E haverá esclarecimentos sobre o valor da vida e as consequências da despenalização da eutanásia nas homilias?
Sim, até porque um dos papeis importantes da Igreja é exatamente sempre formar e formar consciências. Naturalmente, formar consciências de pessoas livres e de pessoas que, digamos assim, orientam as suas opções por critérios e valores bem fundamentados. Nós estamos num tempo em que a questão da formação da consciência aparece de forma, enfim, algo debilitada, porque, na própria imprensa, na própria formação básica nas escolas, e hoje nas redes sociais, etc, tem muita mais força a opinião, a moda, o slogan, a manipulação. E a Igreja, é seu dever nas homilias, na formação dos mais novos, dos mais velhos, formar consciências, mas, repito, consciências capazes de se sentirem livres, mas, sobretudo, capazes de perceberem bem o fundamento das suas opções.
Até porque a eutanásia não é uma questão meramente religiosa…

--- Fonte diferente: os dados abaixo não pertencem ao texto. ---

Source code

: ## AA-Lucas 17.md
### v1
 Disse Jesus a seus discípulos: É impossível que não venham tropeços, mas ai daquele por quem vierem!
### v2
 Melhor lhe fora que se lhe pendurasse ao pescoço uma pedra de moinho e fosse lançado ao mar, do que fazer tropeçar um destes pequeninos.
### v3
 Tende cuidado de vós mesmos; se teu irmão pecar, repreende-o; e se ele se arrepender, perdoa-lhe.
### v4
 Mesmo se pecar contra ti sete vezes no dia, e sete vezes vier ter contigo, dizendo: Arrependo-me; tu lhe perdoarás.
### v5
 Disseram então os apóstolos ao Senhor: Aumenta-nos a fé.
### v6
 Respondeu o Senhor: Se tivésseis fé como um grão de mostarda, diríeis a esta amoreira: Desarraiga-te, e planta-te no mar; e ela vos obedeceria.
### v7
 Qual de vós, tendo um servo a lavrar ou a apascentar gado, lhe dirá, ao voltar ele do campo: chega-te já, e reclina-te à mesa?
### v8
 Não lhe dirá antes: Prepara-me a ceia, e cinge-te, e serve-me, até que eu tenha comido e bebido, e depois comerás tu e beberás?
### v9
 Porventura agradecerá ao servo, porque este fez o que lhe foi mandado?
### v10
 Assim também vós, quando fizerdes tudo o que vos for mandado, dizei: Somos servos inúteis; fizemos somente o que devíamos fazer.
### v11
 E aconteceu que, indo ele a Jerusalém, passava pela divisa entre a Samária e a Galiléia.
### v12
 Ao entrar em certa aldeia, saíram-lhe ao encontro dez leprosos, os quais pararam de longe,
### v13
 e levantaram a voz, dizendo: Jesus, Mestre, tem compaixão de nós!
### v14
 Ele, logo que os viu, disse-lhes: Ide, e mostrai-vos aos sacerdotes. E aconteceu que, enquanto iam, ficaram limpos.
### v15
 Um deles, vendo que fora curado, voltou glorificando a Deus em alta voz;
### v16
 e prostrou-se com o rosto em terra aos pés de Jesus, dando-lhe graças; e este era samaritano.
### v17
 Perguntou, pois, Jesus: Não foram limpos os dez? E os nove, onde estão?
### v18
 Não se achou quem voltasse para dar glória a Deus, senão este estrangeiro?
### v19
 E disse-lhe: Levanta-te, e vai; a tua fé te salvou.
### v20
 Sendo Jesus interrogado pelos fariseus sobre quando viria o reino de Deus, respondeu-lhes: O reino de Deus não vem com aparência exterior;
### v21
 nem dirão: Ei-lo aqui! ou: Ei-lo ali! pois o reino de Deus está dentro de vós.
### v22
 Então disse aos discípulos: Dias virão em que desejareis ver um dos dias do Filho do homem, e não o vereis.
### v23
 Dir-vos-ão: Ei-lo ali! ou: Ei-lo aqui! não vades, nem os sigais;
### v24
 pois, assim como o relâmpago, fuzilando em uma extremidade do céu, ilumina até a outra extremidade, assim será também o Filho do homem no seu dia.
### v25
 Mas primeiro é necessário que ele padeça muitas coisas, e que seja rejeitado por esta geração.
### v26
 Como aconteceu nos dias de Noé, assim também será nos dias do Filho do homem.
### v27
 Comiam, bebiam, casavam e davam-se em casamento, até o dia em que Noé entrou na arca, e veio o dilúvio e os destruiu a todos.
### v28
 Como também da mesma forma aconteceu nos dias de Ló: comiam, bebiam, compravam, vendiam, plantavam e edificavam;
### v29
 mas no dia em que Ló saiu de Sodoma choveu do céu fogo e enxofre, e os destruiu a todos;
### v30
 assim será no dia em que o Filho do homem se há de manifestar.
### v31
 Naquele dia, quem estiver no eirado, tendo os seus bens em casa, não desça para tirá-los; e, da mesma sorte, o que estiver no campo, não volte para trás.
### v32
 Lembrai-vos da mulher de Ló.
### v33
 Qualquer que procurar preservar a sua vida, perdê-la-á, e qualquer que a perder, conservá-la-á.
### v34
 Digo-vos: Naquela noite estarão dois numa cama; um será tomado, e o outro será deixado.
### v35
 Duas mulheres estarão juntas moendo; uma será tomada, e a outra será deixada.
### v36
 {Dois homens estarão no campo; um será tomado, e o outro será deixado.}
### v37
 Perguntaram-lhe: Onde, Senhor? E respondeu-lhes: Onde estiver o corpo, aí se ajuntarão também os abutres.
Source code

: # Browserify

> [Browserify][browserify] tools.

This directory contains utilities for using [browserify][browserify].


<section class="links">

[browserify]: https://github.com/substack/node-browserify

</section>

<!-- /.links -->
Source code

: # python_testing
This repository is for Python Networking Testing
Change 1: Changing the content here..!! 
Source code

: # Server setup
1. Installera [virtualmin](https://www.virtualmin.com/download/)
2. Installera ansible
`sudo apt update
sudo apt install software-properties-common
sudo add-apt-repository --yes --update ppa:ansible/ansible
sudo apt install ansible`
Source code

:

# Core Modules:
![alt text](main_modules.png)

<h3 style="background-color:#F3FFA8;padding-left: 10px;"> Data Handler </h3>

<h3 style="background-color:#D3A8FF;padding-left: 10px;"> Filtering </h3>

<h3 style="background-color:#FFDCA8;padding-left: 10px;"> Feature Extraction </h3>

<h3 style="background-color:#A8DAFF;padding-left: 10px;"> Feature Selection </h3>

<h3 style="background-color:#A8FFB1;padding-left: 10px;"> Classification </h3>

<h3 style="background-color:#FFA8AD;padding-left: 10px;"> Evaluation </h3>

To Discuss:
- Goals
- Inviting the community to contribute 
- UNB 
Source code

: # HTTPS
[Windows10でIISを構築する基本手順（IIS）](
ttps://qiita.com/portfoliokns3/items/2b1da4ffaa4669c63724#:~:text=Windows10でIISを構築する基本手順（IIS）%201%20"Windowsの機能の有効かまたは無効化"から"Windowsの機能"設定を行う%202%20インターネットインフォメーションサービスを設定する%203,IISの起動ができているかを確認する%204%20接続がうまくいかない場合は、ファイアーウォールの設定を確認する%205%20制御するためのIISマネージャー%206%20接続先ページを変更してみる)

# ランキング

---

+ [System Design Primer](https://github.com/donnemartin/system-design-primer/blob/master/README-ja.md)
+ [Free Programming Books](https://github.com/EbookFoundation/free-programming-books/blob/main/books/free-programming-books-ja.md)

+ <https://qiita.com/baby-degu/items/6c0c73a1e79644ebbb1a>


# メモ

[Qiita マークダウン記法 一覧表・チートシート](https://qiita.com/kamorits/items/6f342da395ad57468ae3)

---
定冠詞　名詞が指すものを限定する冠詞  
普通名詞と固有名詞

Não. A questão da eutanásia é uma questão humana, é uma questão antropológica e é uma questão ética e, portanto, é questão fundamental das nossas sociedades e nesse campo, evidentemente que as religiões, o cristianismo e todas, têm consequências humanas, antropológicas, éticas e sociais e, portanto, por uma questão de coerência, quem defende esses valores não faz sentido apoiar um tipo de opção desta natureza como a eutanásia.Agora, quem defende estes valores tem também a obrigação de tentar partilhá-los e de tentar que a sociedade de hoje não perca esses valores, sendo que não se trata só de perder, trata-se também de dar um sentido novo e, digamos assim, uma aplicação nova desses valores. E a nossa sociedade está a precisar disso, de uma redescoberta do valor da vida, do valor da natureza, do valor da solidariedade, do valor da justiça, porque, de facto, com situações como esta da eutanásia, ou outras, o que nós estamos a sentir é este deslizar dos valores e isso tem consequências. É uma sociedade mais injusta, mais desequilibrada, onde os mais fortes economicamente e com acesso a certos meios, conseguem tudo o que querem e os mais fracos não conseguem; uma sociedade mais injusta, mais desigual, mais desequilibrada e isso começa a ser um terreno perigoso, um terreno problemático. Nós desejamos, não desistiremos de lutar por uma sociedade mais justa, humana, fraterna, sempre e só com a pessoa no centro. Isso é uma questão de fundo e uma questão permanente.